Scientists Just Read Someone's Brain Signals And Decoded What That Person Was Perceiving

By combining event-related potentials and broadband signals, researchers were able to spontaneously decode what people were perceiving. Novi Elysa/Shutterstock

Neuroscientists have developed a new technique that enables them to decode what people are perceiving just by looking at a readout of their brain signals. This ability to spontaneously decipher human consciousness in real-time could have wide-ranging implications, potentially leading to novel treatments for brain injuries or helping people with locked-in syndrome to communicate.

The researchers collaborated with seven epilepsy patients at a hospital in Seattle, who had a number of electrodes called electrocorticographic (ECoG) arrays implanted into their brains. These targeted the temporal and occipital lobes of the brain's cortex, concerned with hearing and vision, respectively.

Patients were each shown a series of grayscale images of faces and houses, which flashed up on a screen in a random order for 400 milliseconds each. Using a novel framework for interpreting subjects’ brain activity data, the researchers were able to tell exactly when each patient had seen an image, and what that image contained. A report of this process has been published in the journal PLOS Computational Biology.

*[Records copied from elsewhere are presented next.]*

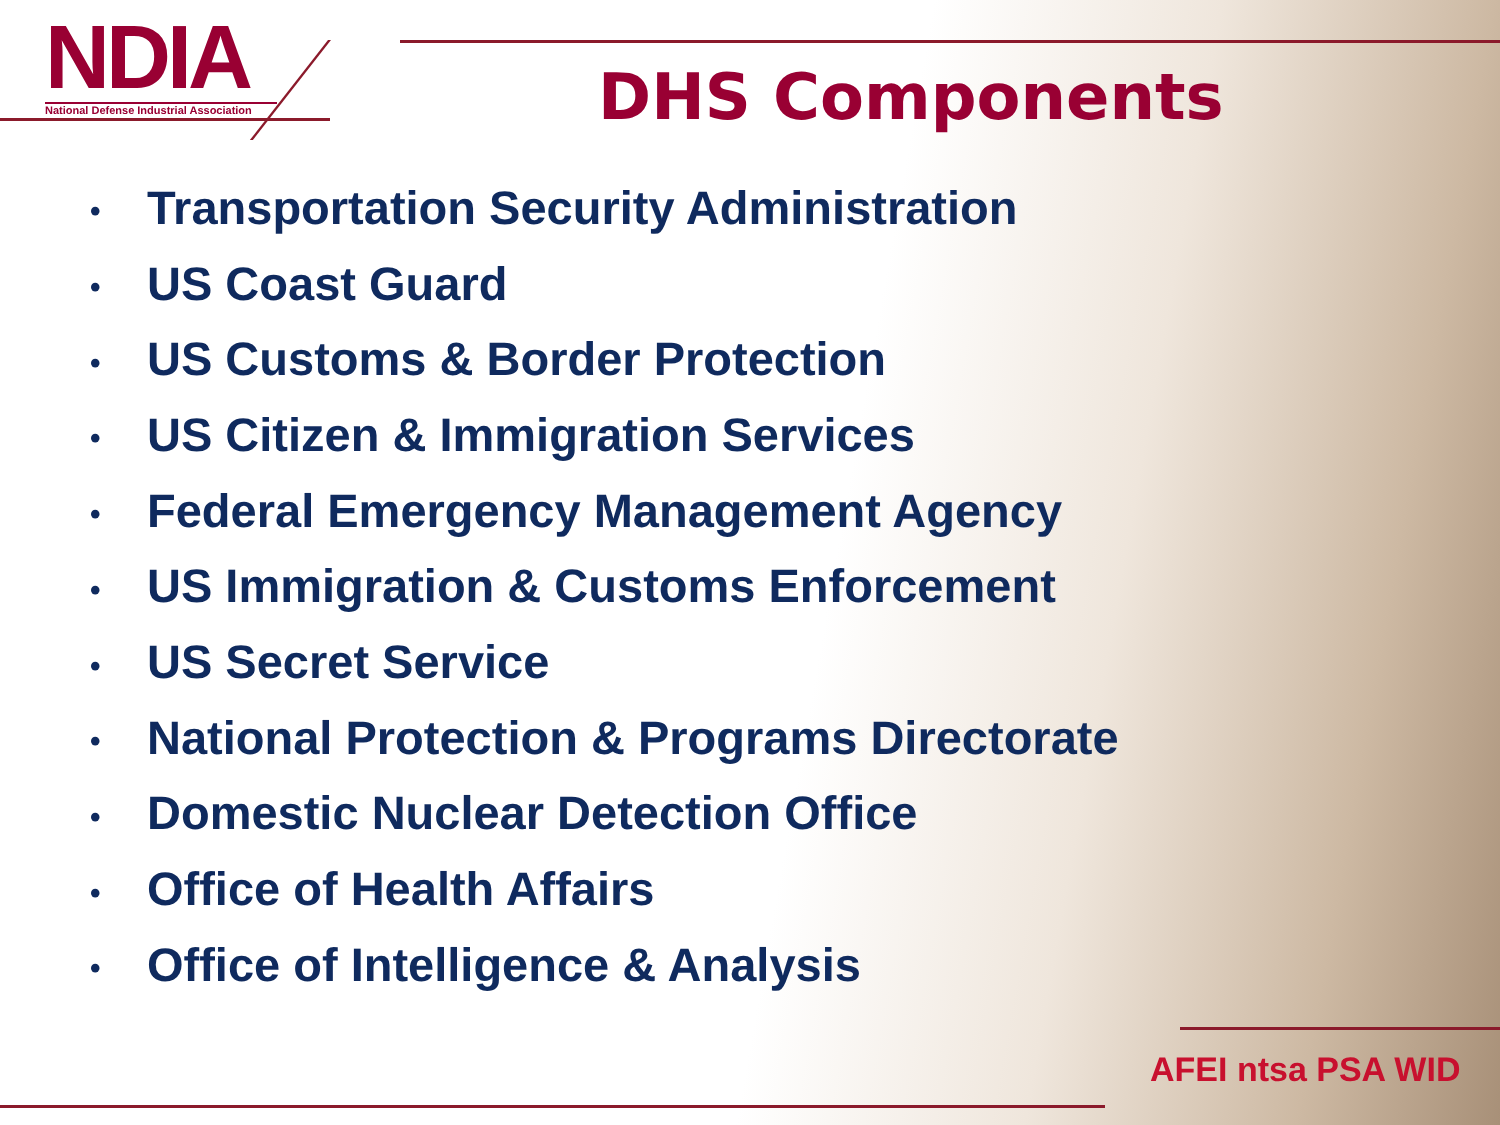NDIA
National Defense Industrial Association
DHS Components
• Transportation Security Administration
• US Coast Guard
• US Customs & Border Protection
• US Citizen & Immigration Services
• Federal Emergency Management Agency
• US Immigration & Customs Enforcement
• US Secret Service
• National Protection & Programs Directorate
• Domestic Nuclear Detection Office
• Office of Health Affairs
• Office of Intelligence & Analysis
AFEI ntsa PSA WID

Lead researcher Kai Miller told IFLScience that “there have been other studies where scientists have been able to tell when a patient is looking at one type of an image or another, but the timing of this stimulus had always been known ahead of time.

“However, we were able to decode spontaneously from the signal, so we were able to look at the brain signal and say at this point in time they saw this particular type of image.” To achieve this, the team focused on two types of brain signals: event-related potentials (ERPs) and broadband.

Electrodes were implanted into the temporal and occipital lobes of epilepsy patients, and used to measure their brain activity when viewing a series of images. Kai Miller, Stanford University

ERPs are electrical signals emitted by neurons in each individual region of the brain. Deflections in these signals indicate that some sort of stimulation has occurred, and can therefore be used to accurately predict the timing of this stimulus. However, Miller explains that “these deflections have different shapes in different brain regions, so it’s hard to know what aspect of these signals is the most important [when attempting to decipher the nature of the stimulus].”

Broadband signals, however, provide a better indication of the average electrical output across the brain, and were found by the researchers to provide a better indication of what type of stimulus had occurred. Therefore, by using ERPs to determine the timing and broadband to determine the nature of the image that had been shown, the team was able to predict exactly what each subject had seen, and when, with greater than 95 percent accuracy.

“The breakthrough was that I was able to take different aspects of the signals that we measured and put them together in a novel way, both to show that the different aspects of the signal carry different types of information, and to read these signals to continuously decode what was going on,” said Miller.

By developing this technique further, he believes it may be one day be possible to retrain brain circuits in those who have suffered neurological damage as a result of injuries or strokes. In such cases, different brain regions may have lost the ability to communicate with one another, although Miller hopes that by reading the signals originating in one area of the brain and then artificially stimulating the region for which this information was intended, brain functionality could be restored.

“You could also imagine this being used for people who are looked in, meaning they can see but that’s about it,” he says. For instance, by decoding what they are experiencing, it may be possible to improve their prospects of communicating with others.